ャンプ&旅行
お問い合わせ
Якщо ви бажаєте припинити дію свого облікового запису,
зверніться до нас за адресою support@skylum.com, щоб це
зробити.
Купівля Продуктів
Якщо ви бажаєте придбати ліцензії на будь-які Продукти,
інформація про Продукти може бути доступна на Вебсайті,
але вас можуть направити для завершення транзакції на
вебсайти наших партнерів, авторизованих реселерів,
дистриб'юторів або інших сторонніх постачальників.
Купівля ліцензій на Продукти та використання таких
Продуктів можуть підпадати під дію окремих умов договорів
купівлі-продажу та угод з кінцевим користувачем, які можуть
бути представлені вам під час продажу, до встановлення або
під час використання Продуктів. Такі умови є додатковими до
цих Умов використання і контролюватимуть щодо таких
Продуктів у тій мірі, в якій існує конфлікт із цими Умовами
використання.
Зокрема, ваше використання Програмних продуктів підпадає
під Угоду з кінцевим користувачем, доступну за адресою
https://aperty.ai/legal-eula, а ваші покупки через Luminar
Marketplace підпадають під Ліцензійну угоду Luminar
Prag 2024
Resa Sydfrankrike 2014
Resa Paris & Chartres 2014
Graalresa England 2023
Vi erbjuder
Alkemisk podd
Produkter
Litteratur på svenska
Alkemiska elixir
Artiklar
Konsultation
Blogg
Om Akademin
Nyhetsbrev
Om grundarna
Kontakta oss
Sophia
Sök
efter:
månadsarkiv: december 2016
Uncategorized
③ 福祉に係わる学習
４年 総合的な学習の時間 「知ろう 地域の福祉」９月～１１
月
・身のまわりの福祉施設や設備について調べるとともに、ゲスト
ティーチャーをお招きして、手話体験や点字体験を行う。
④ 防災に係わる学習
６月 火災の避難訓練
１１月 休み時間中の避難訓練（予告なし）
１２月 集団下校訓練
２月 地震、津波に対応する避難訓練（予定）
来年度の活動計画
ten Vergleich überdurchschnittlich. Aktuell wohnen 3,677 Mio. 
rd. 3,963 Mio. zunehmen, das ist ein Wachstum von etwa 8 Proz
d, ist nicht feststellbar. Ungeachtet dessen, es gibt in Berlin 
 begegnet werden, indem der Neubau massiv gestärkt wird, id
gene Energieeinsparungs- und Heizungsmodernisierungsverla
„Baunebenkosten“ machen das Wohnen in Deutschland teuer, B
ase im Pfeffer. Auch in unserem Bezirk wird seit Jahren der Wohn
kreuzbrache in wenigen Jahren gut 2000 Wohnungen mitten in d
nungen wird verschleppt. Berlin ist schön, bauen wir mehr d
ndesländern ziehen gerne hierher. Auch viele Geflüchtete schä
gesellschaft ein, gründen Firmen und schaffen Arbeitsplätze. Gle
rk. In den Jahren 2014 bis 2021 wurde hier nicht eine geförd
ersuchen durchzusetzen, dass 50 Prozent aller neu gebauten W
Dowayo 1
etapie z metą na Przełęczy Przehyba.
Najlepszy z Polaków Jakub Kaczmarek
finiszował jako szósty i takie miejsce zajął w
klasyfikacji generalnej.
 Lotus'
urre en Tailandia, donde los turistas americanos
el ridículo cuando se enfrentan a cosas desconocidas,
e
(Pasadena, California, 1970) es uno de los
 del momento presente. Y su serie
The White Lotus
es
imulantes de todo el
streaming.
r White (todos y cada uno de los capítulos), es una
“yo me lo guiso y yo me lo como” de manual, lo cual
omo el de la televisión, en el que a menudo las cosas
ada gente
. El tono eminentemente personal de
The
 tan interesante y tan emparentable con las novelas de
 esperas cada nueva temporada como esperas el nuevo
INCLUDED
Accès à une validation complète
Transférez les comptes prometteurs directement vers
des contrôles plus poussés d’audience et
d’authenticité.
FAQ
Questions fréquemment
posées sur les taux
============
Filter the records down to the lines containing the word "використання", and copy those.

Купівля ліцензій на Продукти та використання таких
під час використання Продуктів. Такі умови є додатковими до
цих Умов використання і контролюватимуть щодо таких
використання.
Зокрема, ваше використання Програмних продуктів підпадає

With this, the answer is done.